● Goal of the exercise: Write out the data again exactly, skipping every picture.

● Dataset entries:
Segment Open
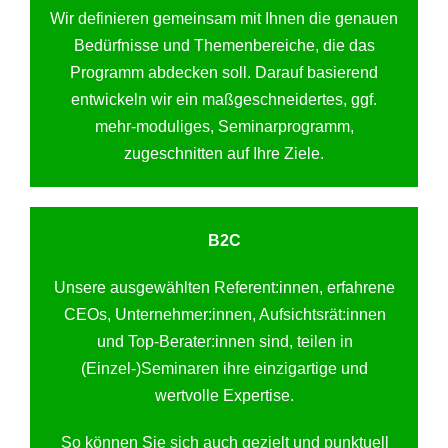
Wir definieren gemeinsam mit Ihnen die genauen
Bedürfnisse und Themenbereiche, die das
Programm abdecken soll. Darauf basierend
entwickeln wir ein maßgeschneidertes, ggf.
mehr-moduliges, Seminarprogramm,
zugeschnitten auf Ihre Ziele.
B2C
Unsere ausgewählten Referent:innen, erfahrene
CEOs, Unternehmer:innen, Aufsichtsrät:innen
und Top-Berater:innen sind, teilen in
(Einzel-)Seminaren ihre einzigartige und
wertvolle Expertise.
So können Sie sich auch gezielt und punktuell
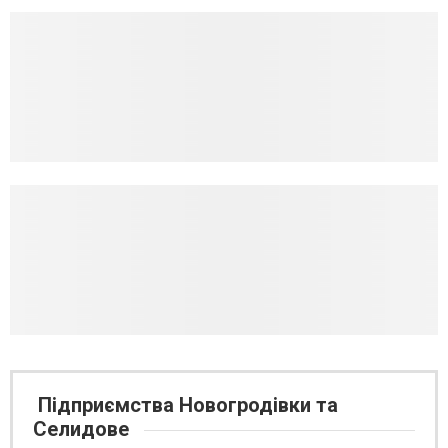
Підприємства Новогродівки та
Селидове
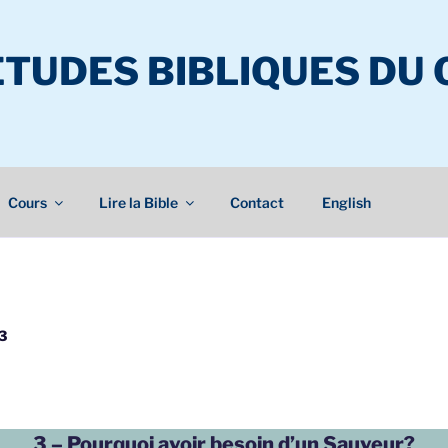
ÉTUDES BIBLIQUES DU
Cours
Lire la Bible
Contact
English
3
3 – Pourquoi avoir besoin d’un Sauveur?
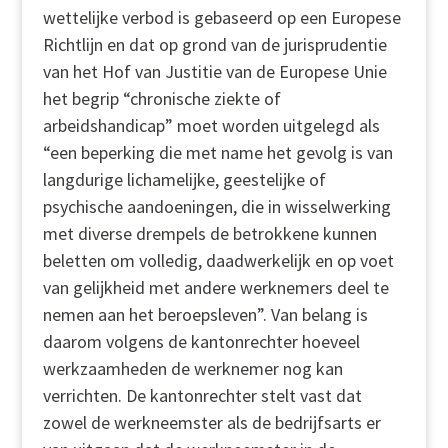
wettelijke verbod is gebaseerd op een Europese
Richtlijn en dat op grond van de jurisprudentie
van het Hof van Justitie van de Europese Unie
het begrip “chronische ziekte of
arbeidshandicap” moet worden uitgelegd als
“een beperking die met name het gevolg is van
langdurige lichamelijke, geestelijke of
psychische aandoeningen, die in wisselwerking
met diverse drempels de betrokkene kunnen
beletten om volledig, daadwerkelijk en op voet
van gelijkheid met andere werknemers deel te
nemen aan het beroepsleven”. Van belang is
daarom volgens de kantonrechter hoeveel
werkzaamheden de werknemer nog kan
verrichten. De kantonrechter stelt vast dat
zowel de werkneemster als de bedrijfsarts er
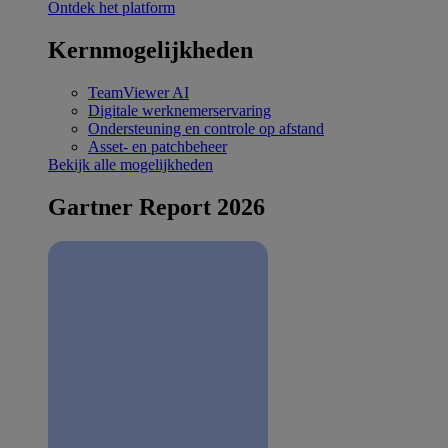
Ontdek het platform
Kernmogelijkheden
TeamViewer AI
Digitale werknemerservaring
Ondersteuning en controle op afstand
Asset- en patchbeheer
Bekijk alle mogelijkheden
Gartner Report 2026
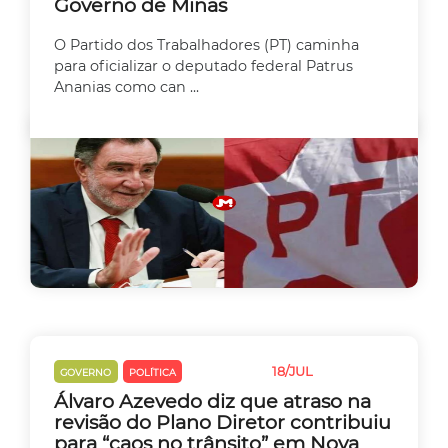
Governo de Minas
O Partido dos Trabalhadores (PT) caminha
para oficializar o deputado federal Patrus
Ananias como can ...
18/JUL
GOVERNO
POLÍTICA
TRÂNSITO
Álvaro Azevedo diz que atraso na
revisão do Plano Diretor contribuiu
para “caos no trânsito” em Nova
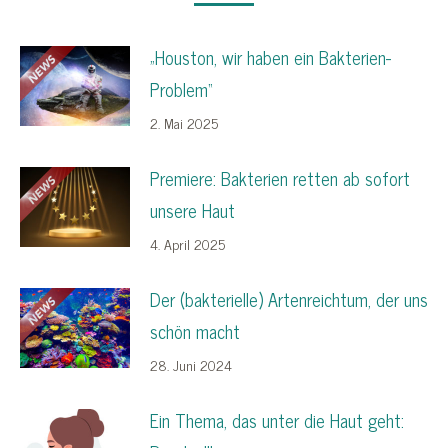
„Houston, wir haben ein Bakterien-
Problem“
2. Mai 2025
Premiere: Bakterien retten ab sofort
unsere Haut
4. April 2025
Der (bakterielle) Artenreichtum, der uns
schön macht
28. Juni 2024
Ein Thema, das unter die Haut geht:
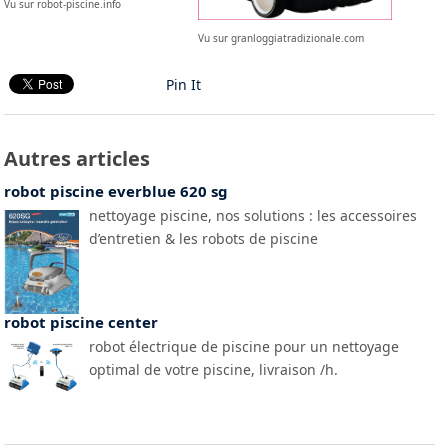
Vu sur robot-piscine.info
Vu sur granloggiatradizionale.com
Pin It
Autres articles
robot piscine everblue 620 sg
nettoyage piscine, nos solutions : les accessoires
d’entretien & les robots de piscine
robot piscine center
robot électrique de piscine pour un nettoyage
optimal de votre piscine, livraison /h.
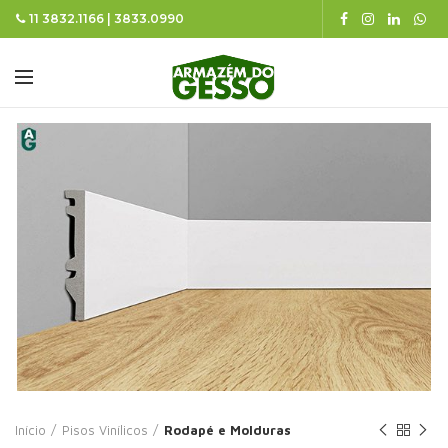
11 3832.1166 | 3833.0990
Início
Pisos Vinílicos
Rodapé e Molduras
Segment Closed
● Answer space:
Wir definieren gemeinsam mit Ihnen die genauen
Bedürfnisse und Themenbereiche, die das
Programm abdecken soll. Darauf basierend
entwickeln wir ein maßgeschneidertes, ggf.
mehr-moduliges, Seminarprogramm,
zugeschnitten auf Ihre Ziele.
B2C
Unsere ausgewählten Referent:innen, erfahrene
CEOs, Unternehmer:innen, Aufsichtsrät:innen
und Top-Berater:innen sind, teilen in
(Einzel-)Seminaren ihre einzigartige und
wertvolle Expertise.
So können Sie sich auch gezielt und punktuell
Підприємства Новогродівки та
Селидове
ÉTUDES BIBLIQUES DU
Cours
Lire la Bible
Contact
English
3
3 – Pourquoi avoir besoin d’un Sauveur?
wettelijke verbod is gebaseerd op een Europese
Richtlijn en dat op grond van de jurisprudentie
van het Hof van Justitie van de Europese Unie
het begrip “chronische ziekte of
arbeidshandicap” moet worden uitgelegd als
“een beperking die met name het gevolg is van
langdurige lichamelijke, geestelijke of
psychische aandoeningen, die in wisselwerking
met diverse drempels de betrokkene kunnen
beletten om volledig, daadwerkelijk en op voet
van gelijkheid met andere werknemers deel te
nemen aan het beroepsleven”. Van belang is
daarom volgens de kantonrechter hoeveel
werkzaamheden de werknemer nog kan
verrichten. De kantonrechter stelt vast dat
zowel de werkneemster als de bedrijfsarts er
Ontdek het platform
Kernmogelijkheden
TeamViewer AI
Digitale werknemerservaring
Ondersteuning en controle op afstand
Asset- en patchbeheer
Bekijk alle mogelijkheden
Gartner Report 2026
Governo de Minas
O Partido dos Trabalhadores (PT) caminha
para oficializar o deputado federal Patrus
Ananias como can ...
18/JUL
GOVERNO
POLÍTICA
TRÂNSITO
Álvaro Azevedo diz que atraso na
revisão do Plano Diretor contribuiu
para “caos no trânsito” em Nova
„Houston, wir haben ein Bakterien-
Problem“
2. Mai 2025
Premiere: Bakterien retten ab sofort
unsere Haut
4. April 2025
Der (bakterielle) Artenreichtum, der uns
schön macht
28. Juni 2024
Ein Thema, das unter die Haut geht:
Vu sur robot-piscine.info
Vu sur granloggiatradizionale.com
Pin It
Autres articles
robot piscine everblue 620 sg
nettoyage piscine, nos solutions : les accessoires
d’entretien & les robots de piscine
robot piscine center
robot électrique de piscine pour un nettoyage
optimal de votre piscine, livraison /h.
11 3832.1166 | 3833.0990
Início
Pisos Vinílicos
Rodapé e Molduras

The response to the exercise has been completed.